We then witness Bowman’s death at the hands of the law, a mirror image of Walker’s near-execution that draws a kind of parallel. One may see this doubling effect as Stan Berkowitz’s way of juxtaposing black and white abstracts of innocence and guilt so as to reward the audience with the gratifying killing a man who finally ‘deserves’ it, and yet the retainment of the same cold row of political figureheads and absence of any dramatically affirmative cue of finality endows this final death with the same air of eerie tranquility. Though none of the good guys end up dead, the philosophical underpinnings of The Late Mr. Kent dictate that someone has to die, and it is up to us to determine whether this is a necessary return to equilibrium or a somber reflection on the way the world works. The final gesture can hardly be said to be celebratory.

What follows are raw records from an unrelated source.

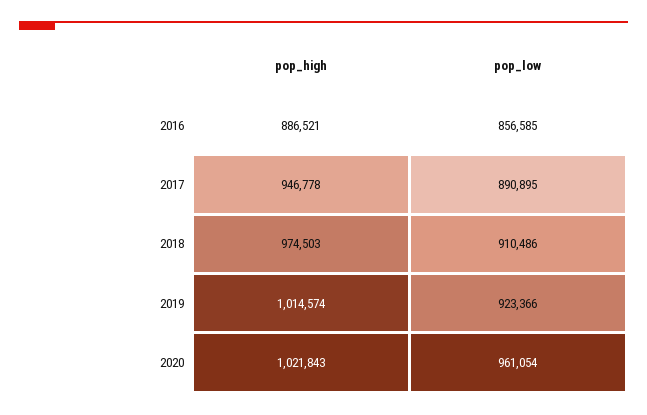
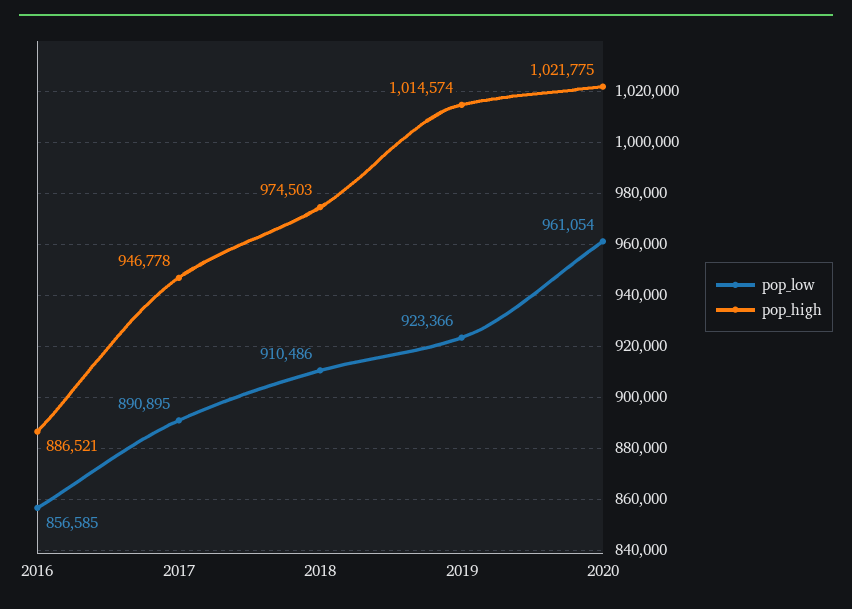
pop_high, 2020: 1021843 -> 1021775

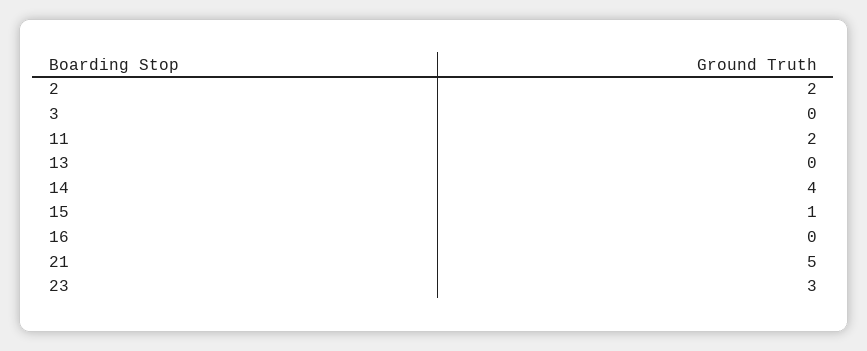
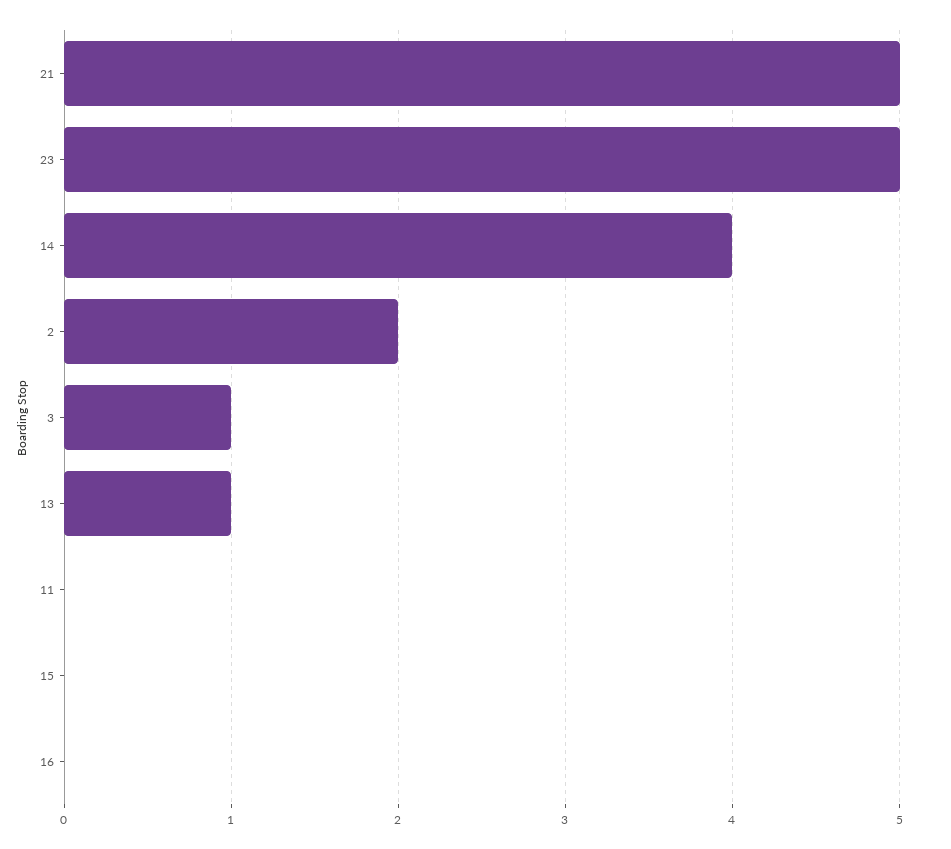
3: 0 -> 1
11: 2 -> 0
13: 0 -> 1
15: 1 -> 0
23: 3 -> 5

As Clark Kent’s monologue begins, he chooses to discuss luck and make the kind of hard-boiled overarching observations that come across as some kind of pretentious stipulation for prestige. And yet what he says about luck’s predominance is hardly irrelevant to the story, which is about chance in all its extremities and interpolations. We entrust the development of all stories to Superman’s deterministic action, and yet The Late Mr. Kent reminds us of how much luck factors into every little incident that allows him to come through in the end. And it’s not just Superman’s luck. While he is lucky that the fisherman had bad eyesight and that his childhood sweetheart was around to help with a cover story, Walker is equally fortunate that the reporter working on his case just happened to be Superman in disguise and that the pizza place actually had delivery records. In an episode where the events that transpire are troubling enough, we are nudged to wonder how things may have turned out were it not for the convenient reversals of fortune that ultimately win the day.
In the end, The Late Mr. Kent offers us the fullest realization of the clash between an interplanetary being and the struggles people face on a day-to-day basis, demonstrating that our imperfect social and political systems can stand as hindrances to even the most super powered being and that there is a wealth of real world problems that can’t be chalked up to the usual preventable, physical chaos. For every catastrophe that requires swashbuckling heroics, there is one that hinges even more on everyday happenstance and amid all the fluff that diverts the viewers’ eyes from the hard facts about the world we’re living in, there is a rare twenty-minute action cartoon that dares to say something.